В глазах Бельсенцы появилась какая-то отрешенность, и, соединив руки, он принял позу человека, не без труда пытающегося сконцентрироваться на своих зыбких впечатлениях; так, когда, проснувшись, человек начинает рассказывать свой сон, он невольно повторяет мимику спящего.

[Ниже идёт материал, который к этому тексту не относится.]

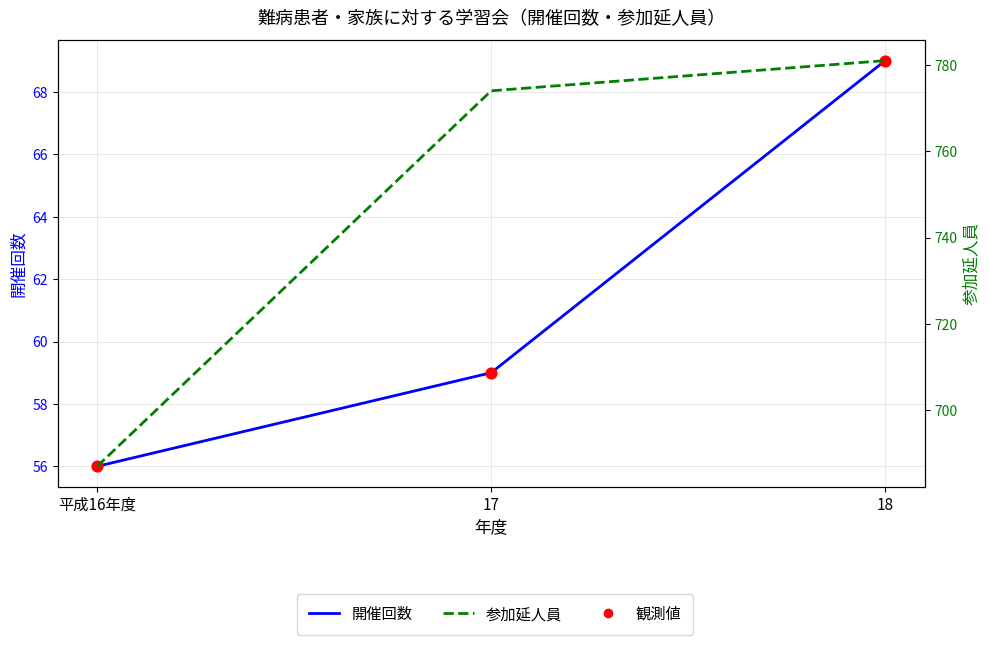

What are all the series names shown in the legend?

開催回数, 開催回数 (観測値), 参加延人員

— Я был не прав, упоминая о слухах, и был абсолютно прав, говоря про лихорадку. С одной стороны, это вроде бы пустяк. Сама по себе лихорадка не представляет собой ничего, она просто знамение… Не принимайте и меня тоже за больного… Видите ли, я живу здесь, и мне трудно объяснить вам. Но сам я, увидев вас сегодня вечером, стал понимать все происходящее немного лучше. Уже само это мое желание с вами поговорить — это тоже своеобразный знак. Вы не из Мареммы, и говорить с вами, поверьте мне, хоть в это и верится с трудом, — это все равно что распахнуть окно комнаты, где находится больной. В Маремме тяжело дышать, мы здесь ловим ртом воздух, я не оговорился: мы ищем воздуха.